Burroughs is perhaps the writer to which Ballard has been compared most often, and the subject comes up again and again in the interviews. While his admiration for the American is unsurpassed he disavows him as a direct influence – “his narrative structure is without architecture, written straight out of feelings, without planning…..my stories have a very precisely designed structure.” Furthermore,

“my emotions remain uncommitted to whatever my imagination happens to generate. He believes everything he writes. He lives in a paranoid micro-climate of his own….”

Interestingly, he also has Burroughs down as an arch snob-satirist in the mould of Swift, again differentiating himself from the didactic outlook on the world.

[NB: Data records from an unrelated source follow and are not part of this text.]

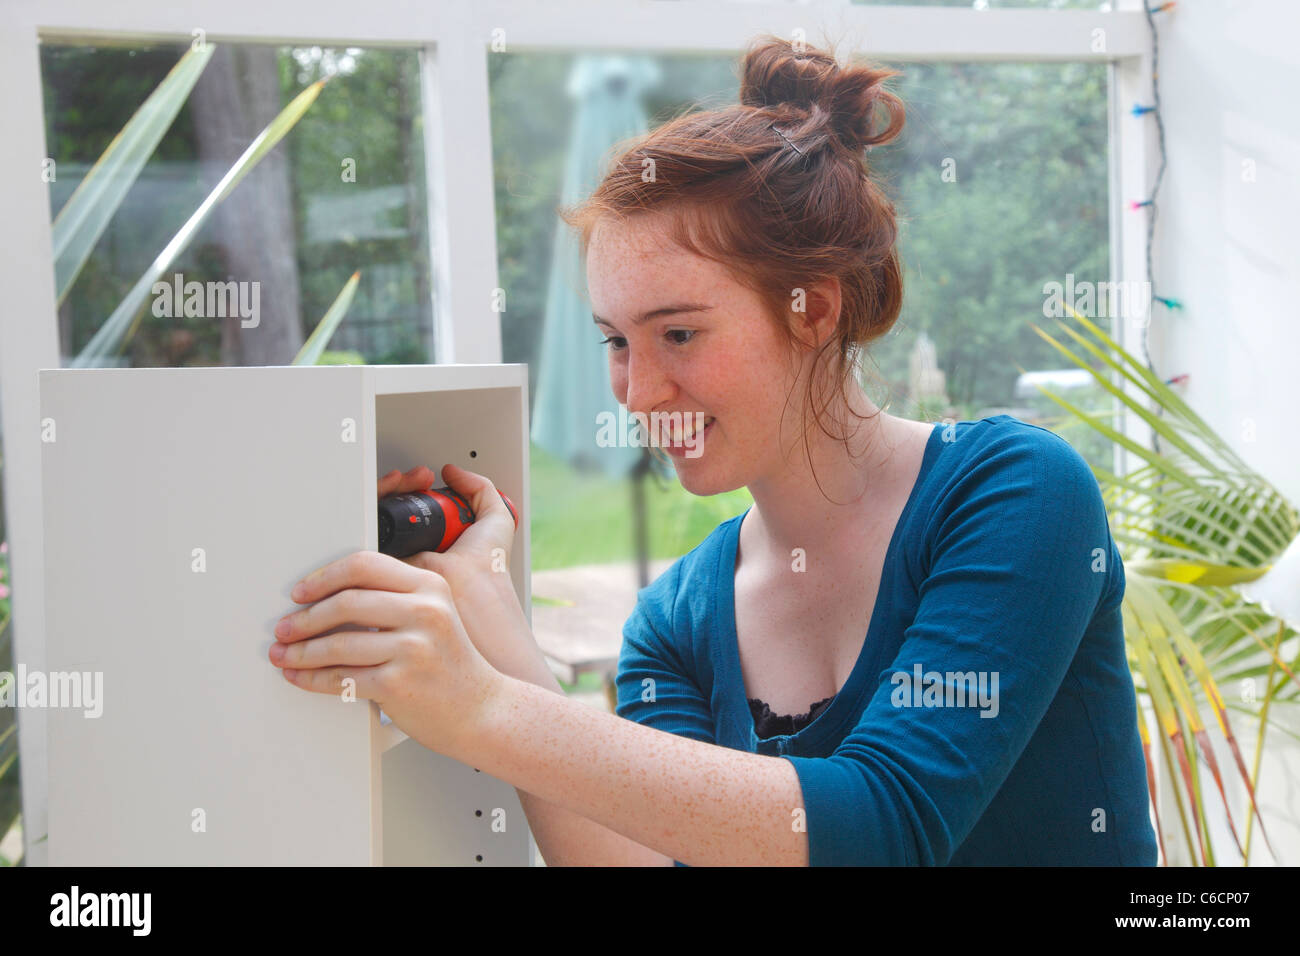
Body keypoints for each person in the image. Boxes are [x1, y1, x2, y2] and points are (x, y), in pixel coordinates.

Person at [268, 34, 1158, 866]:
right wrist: (485, 602)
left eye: (681, 334)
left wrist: (481, 709)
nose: (640, 390)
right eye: (616, 341)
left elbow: (888, 822)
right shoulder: (679, 619)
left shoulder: (1015, 493)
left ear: (815, 309)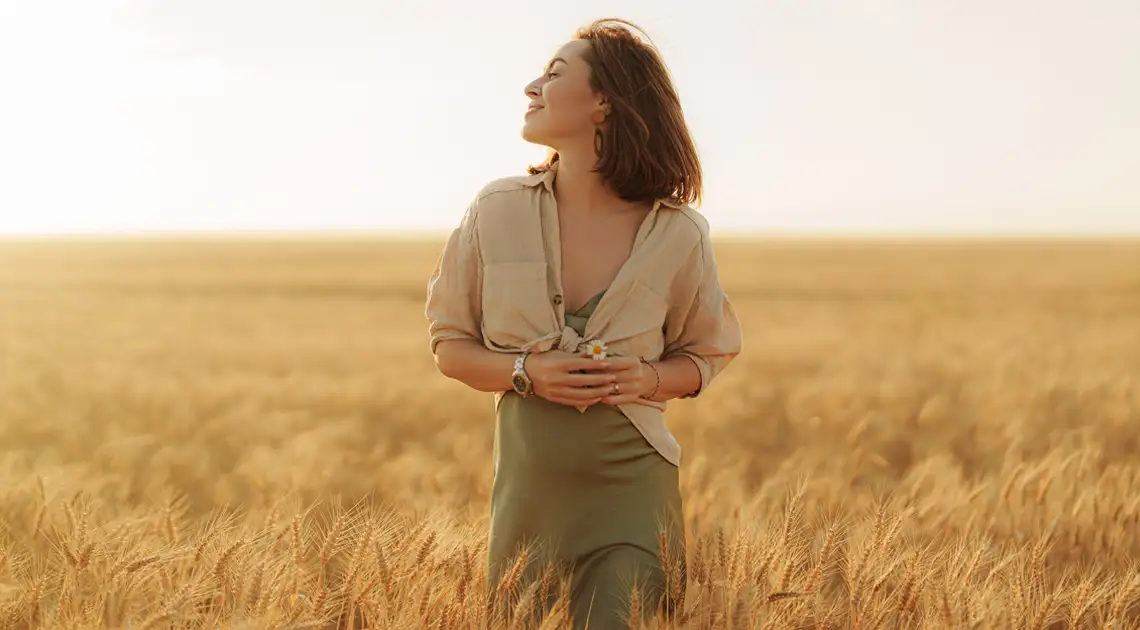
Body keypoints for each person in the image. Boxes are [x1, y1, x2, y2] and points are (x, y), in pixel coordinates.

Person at [424, 17, 743, 629]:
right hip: (528, 507)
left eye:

And amusingly, he confesses that while they were always on friendly terms, Ballard always found a gulf of understanding between the fast-living upper-class American homosexual heroin addict and the fundamentally straight and straight-laced Brit who rarely imbibed anything stronger than whisky.

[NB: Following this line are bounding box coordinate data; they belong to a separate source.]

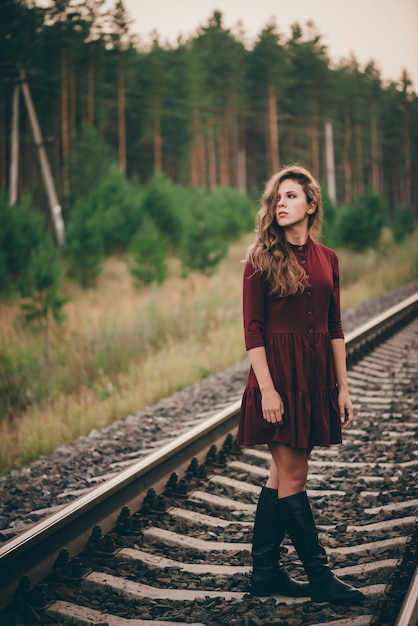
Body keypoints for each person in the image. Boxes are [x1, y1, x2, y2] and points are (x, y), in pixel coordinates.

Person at [237, 164, 364, 606]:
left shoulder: (328, 257)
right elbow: (252, 331)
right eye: (277, 197)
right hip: (279, 381)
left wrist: (343, 388)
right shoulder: (260, 257)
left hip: (315, 382)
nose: (281, 203)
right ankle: (320, 575)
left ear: (311, 205)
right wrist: (268, 391)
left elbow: (335, 325)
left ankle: (265, 574)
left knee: (279, 474)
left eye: (291, 196)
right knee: (295, 473)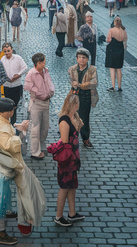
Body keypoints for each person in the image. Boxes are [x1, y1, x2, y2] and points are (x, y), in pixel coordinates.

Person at [0, 97, 45, 245]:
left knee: (1, 198)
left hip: (1, 166)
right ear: (5, 112)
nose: (12, 112)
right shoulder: (0, 127)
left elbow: (8, 131)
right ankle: (1, 233)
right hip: (0, 169)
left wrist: (17, 127)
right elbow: (9, 145)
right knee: (0, 200)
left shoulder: (1, 118)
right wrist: (21, 132)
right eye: (11, 111)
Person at [53, 93, 85, 226]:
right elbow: (65, 142)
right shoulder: (64, 120)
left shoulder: (73, 117)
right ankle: (58, 216)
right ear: (74, 105)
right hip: (67, 159)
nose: (79, 105)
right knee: (64, 187)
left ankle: (72, 213)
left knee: (72, 186)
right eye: (77, 103)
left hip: (74, 157)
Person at [24, 53, 55, 160]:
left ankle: (41, 146)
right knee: (35, 128)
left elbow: (50, 82)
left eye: (44, 61)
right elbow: (28, 86)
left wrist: (51, 92)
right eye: (42, 62)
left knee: (45, 127)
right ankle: (34, 152)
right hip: (36, 103)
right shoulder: (31, 73)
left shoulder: (45, 71)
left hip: (46, 103)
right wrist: (39, 93)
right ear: (37, 63)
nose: (44, 63)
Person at [68, 48, 98, 149]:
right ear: (76, 59)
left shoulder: (92, 69)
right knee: (72, 116)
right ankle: (72, 137)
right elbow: (70, 79)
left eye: (83, 58)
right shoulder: (72, 68)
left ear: (87, 59)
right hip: (74, 95)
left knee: (84, 118)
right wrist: (73, 83)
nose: (81, 60)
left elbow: (94, 83)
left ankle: (85, 139)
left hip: (86, 95)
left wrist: (81, 85)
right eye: (79, 57)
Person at [1, 43, 28, 126]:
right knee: (8, 105)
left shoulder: (18, 58)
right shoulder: (2, 59)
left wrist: (18, 74)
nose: (7, 53)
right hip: (7, 86)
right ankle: (8, 122)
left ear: (12, 50)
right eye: (5, 51)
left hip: (16, 86)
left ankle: (13, 122)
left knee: (15, 106)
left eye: (8, 51)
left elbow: (25, 68)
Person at [105, 16, 127, 91]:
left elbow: (108, 39)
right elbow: (125, 39)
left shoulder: (111, 30)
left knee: (112, 68)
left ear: (114, 22)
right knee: (118, 68)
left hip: (112, 49)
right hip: (120, 49)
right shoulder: (123, 30)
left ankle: (113, 86)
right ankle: (119, 87)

Ballard talks freely about the traumatic events which have so profoundly yet obliquely influenced his worldview, his childhood in the brutality of Japanese-occupied Hong Kong, and the death of his wife Mary at the young age of 33 in 1964. He often states he approaches writing with the detached air of the doctor which he almost became, and that his unflinching, unsentimental dissection of how humanity “works” is a direct result of this. Both detractors and admirers have termed his approach amoral, it is not something he denies. This clinical tone comes over in the interviews too, funny and fascinating as almost always is, there is still a certain opacity of emotion, in his apparent geniality, the same cerebral tone which can lend a certain air of inscrutability even while he is discussing the most intimate details of the death of his wife. We still don’t know what he actually feels. In that ways as in others, the great futurist is in his own strange way old fashioned, the stiff upper lip of the colonial gent. This is after all a man who always said he preferred whiskey to dope, and who never listened to pop music – despite discussing with great length here with Jon Savage the many musicians influenced by his work. The great overseer of the interconnectedness of humanity, who envisaged something very like the internet in a 1971 short story, never quite got round to using it himself.

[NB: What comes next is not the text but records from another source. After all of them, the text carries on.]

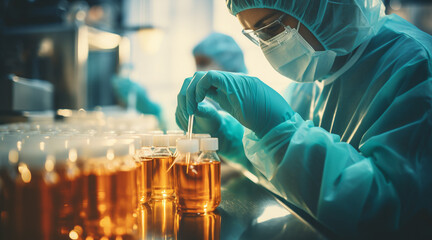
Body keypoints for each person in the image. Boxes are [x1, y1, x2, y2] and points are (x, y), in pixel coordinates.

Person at [175, 0, 432, 239]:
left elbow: (386, 215)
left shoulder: (416, 65)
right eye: (256, 35)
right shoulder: (316, 73)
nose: (267, 46)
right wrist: (227, 135)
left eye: (270, 28)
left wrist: (277, 129)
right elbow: (288, 173)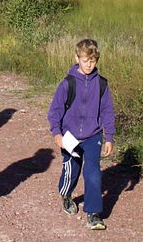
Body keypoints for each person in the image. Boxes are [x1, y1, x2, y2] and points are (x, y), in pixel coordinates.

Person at [47, 38, 115, 231]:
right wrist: (57, 133)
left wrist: (108, 136)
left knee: (92, 172)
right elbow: (55, 111)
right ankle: (67, 195)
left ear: (97, 60)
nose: (89, 64)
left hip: (93, 135)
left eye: (93, 61)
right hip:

Jovial English gent he may be, but the interviews here are never less than the fascinating – free play of a truly original mind. In story and interview alike, Ballard seemed unusually attuned to the mutations in the human psyche caused by the era of the car, the computer, globalisation and multimedia . Martin Amis described him as a man who seems to speak to a “different, disused part of the human brain”. Ballard himself said “Science is a new religion waiting to be born. Infinitely more important than literature, which is an old religion – poetry – waiting to die.” Ballard’s writing is where science and literature meet in their purest and most exciting forms.

Any Cop?: To honour a man who made many predictions I will make a modest one of my own. Future generations will see Ballard as one of the defining authors of the late 20th and early 21st centuries, capturing and defining the psychic shifts of the era. And this book will be an enormously rewarding companion piece to his writing.